To do so for your own individual spots, you will need to specify a metadata column by which to factor by, and provide a list of shape and fill values corresponding to each factor level.

shape_ptype <- c("HU" = 22, "HEU-lo" = 21, "HEU-hi" = 21)
fill_ptype <- c("HU" = "white", "HEU-lo" = "darkgray", "HEU-hi" = "black")
SinglePlot <- Utility_Behemoth(data=AllMarkers, var="CD62L",
  myfactor="ptype", normality="dagostino", correction="none",
  shape_palette=shape_ptype, fill_palette=fill_ptype,
  XAxisLevels = c("HU", "HEU-lo", "HEU-hi"))
SinglePlot

In combination with purrr we can rapidly iterate over all the markers (skipping the initial metadata colums) and generate all the plots. These can then be passed to Luciernaga Utility_Patchwork() to rearrange into patchwork objects with our desired layout, and passed to a .pdf file.

# colnames(AllMarkers)
TheLength <- length(AllMarkers)

AllPlots <- map(names(AllMarkers)[c(9:TheLength)], ~ Utility_Behemoth(data=AllMarkers, var=.x,
  myfactor="ptype", normality="dagostino", correction="none",
  shape_palette=shape_ptype, fill_palette=fill_ptype, corral.width=0.7,
  XAxisLevels = c("HU", "HEU-lo", "HEU-hi")))

These in turn can be passed to Luciernaga `Utility_Patchwork() function to arrange desired layout and output to a .pdf file for late reference.

library(Luciernaga)

StorageLocation <- file.path("C:", "Users", "JohnDoe", "Desktop")

TheAssembledPlot <- Utility_Patchwork(x=AllPlots, filename="NKT_Markers",
 outfolder=NULL, thecolumns=2, therows=3, width=7, height=9,
 returntype="patchwork")
TheAssembledPlot[1]

Utility_Heatmap

The original visualization for the Coereba clusters, in a Bananaquit color-scheme. Next time someone insist there are just 5 clusters in their FlowSOM, point them here.

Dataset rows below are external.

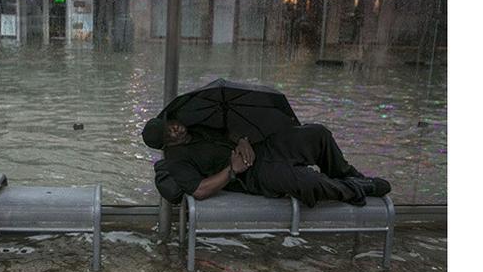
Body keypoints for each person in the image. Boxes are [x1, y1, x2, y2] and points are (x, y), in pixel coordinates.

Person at [141, 118, 390, 208]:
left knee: (317, 134)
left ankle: (349, 175)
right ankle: (358, 189)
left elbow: (230, 131)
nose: (174, 128)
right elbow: (200, 189)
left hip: (262, 149)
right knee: (307, 181)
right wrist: (232, 170)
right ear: (166, 144)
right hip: (252, 175)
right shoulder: (176, 161)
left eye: (170, 123)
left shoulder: (198, 126)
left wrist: (242, 140)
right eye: (168, 133)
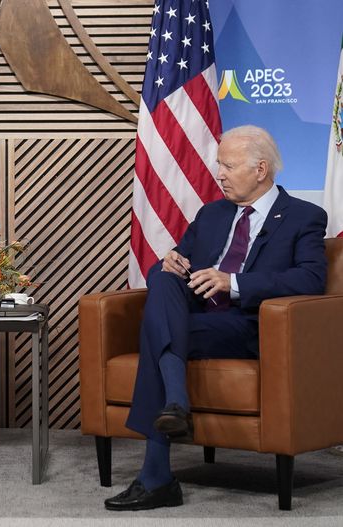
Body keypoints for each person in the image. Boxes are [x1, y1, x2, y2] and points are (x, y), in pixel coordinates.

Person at [105, 125, 327, 511]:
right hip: (195, 317)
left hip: (248, 324)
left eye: (228, 165)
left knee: (157, 331)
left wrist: (234, 282)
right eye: (218, 165)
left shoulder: (303, 216)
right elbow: (176, 268)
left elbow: (311, 277)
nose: (219, 174)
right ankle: (175, 405)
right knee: (162, 280)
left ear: (260, 170)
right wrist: (167, 262)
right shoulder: (211, 214)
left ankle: (158, 474)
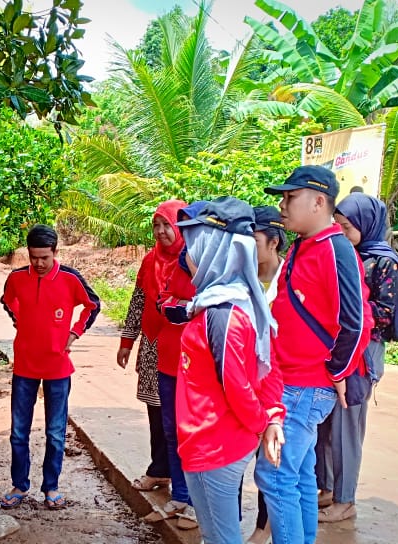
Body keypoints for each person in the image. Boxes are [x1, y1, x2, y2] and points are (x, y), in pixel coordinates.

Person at [255, 166, 372, 544]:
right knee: (301, 475)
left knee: (274, 475)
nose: (282, 205)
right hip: (291, 381)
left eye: (291, 197)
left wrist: (337, 371)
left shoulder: (336, 249)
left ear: (319, 201)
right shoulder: (304, 245)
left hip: (305, 385)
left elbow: (356, 323)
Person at [174, 197, 284, 544]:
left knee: (220, 539)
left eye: (194, 246)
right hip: (209, 441)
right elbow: (270, 367)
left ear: (214, 251)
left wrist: (262, 423)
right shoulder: (234, 301)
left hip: (214, 444)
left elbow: (238, 386)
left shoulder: (222, 313)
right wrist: (271, 418)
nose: (187, 256)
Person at [316, 193, 398, 523]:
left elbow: (385, 312)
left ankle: (345, 500)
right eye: (338, 226)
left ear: (366, 224)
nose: (342, 233)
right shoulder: (347, 255)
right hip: (339, 345)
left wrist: (346, 307)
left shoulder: (384, 262)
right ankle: (328, 487)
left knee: (346, 426)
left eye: (347, 227)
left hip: (365, 350)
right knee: (326, 422)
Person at [0, 225, 100, 510]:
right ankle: (19, 485)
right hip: (24, 367)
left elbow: (92, 305)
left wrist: (75, 332)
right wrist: (21, 320)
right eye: (34, 257)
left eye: (45, 257)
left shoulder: (70, 278)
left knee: (55, 433)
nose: (39, 263)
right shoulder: (17, 278)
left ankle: (51, 487)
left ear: (55, 252)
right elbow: (7, 300)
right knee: (19, 432)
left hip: (58, 368)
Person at [116, 202, 187, 495]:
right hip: (153, 345)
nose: (160, 231)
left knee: (180, 414)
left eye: (167, 224)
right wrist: (127, 341)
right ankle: (160, 470)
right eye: (156, 225)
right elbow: (138, 301)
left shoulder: (192, 259)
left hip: (184, 348)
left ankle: (180, 477)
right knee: (156, 411)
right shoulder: (150, 260)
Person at [247, 206, 289, 544]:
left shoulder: (289, 279)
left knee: (271, 461)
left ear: (273, 242)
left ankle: (264, 529)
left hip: (281, 379)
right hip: (249, 381)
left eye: (255, 239)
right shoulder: (242, 277)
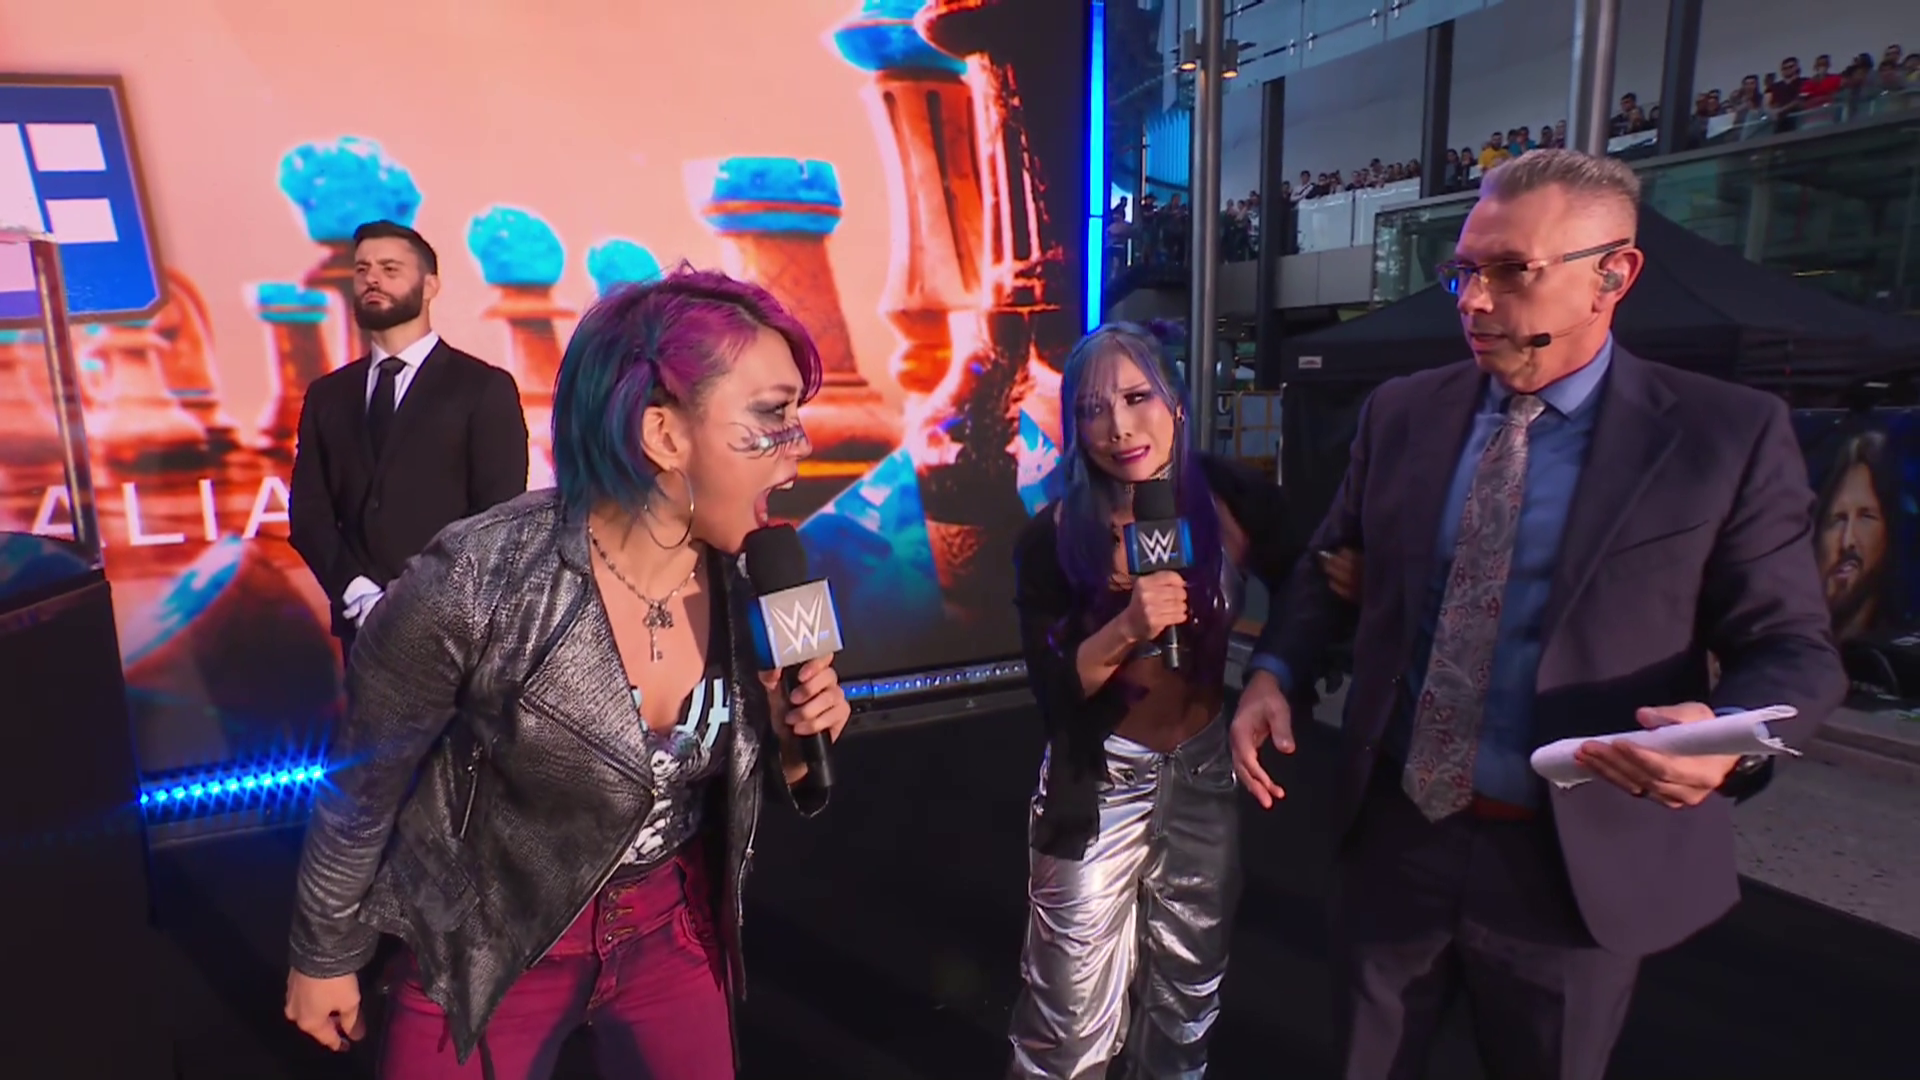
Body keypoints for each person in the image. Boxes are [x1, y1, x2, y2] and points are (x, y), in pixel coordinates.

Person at [1229, 149, 1846, 1080]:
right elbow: (1329, 563)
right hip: (1398, 836)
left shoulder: (1723, 435)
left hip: (1572, 866)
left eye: (1512, 271)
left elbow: (1794, 647)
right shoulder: (1402, 412)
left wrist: (1726, 739)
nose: (1473, 301)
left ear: (1614, 275)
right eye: (1463, 270)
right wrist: (1275, 670)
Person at [282, 266, 853, 1080]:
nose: (800, 447)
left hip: (668, 933)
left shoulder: (761, 576)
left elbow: (761, 771)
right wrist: (323, 954)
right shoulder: (474, 578)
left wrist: (795, 737)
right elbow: (362, 783)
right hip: (489, 939)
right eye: (772, 416)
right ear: (663, 435)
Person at [1004, 322, 1355, 1078]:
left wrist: (1273, 673)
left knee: (1187, 997)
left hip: (1203, 776)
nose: (1119, 427)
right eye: (1094, 409)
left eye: (1137, 398)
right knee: (1067, 1018)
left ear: (1176, 401)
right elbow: (1054, 694)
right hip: (1097, 783)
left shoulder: (1232, 499)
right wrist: (1128, 626)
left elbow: (1308, 584)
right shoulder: (1053, 537)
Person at [288, 219, 529, 666]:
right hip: (362, 637)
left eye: (390, 269)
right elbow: (309, 514)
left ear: (430, 285)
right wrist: (359, 593)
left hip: (457, 640)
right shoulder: (327, 396)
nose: (372, 279)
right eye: (362, 269)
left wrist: (422, 603)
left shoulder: (482, 388)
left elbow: (498, 520)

ThePlot <- Utility_Heatmap(binary=binaryData, panel=panelPath,
  export=FALSE, outpath=NULL, filename=NULL)
ThePlot

Diffcyt port

Wrote the function to send the outputs to diffcyt for the edgeR/limma/GLMM modeling of the results (vs the above t-test approach). It works, but does it mean it’s less p-hacky? TBD. Also, given diffcyt’s current maintenance status (looking at you Luke), may not be best approach vs a new implementation.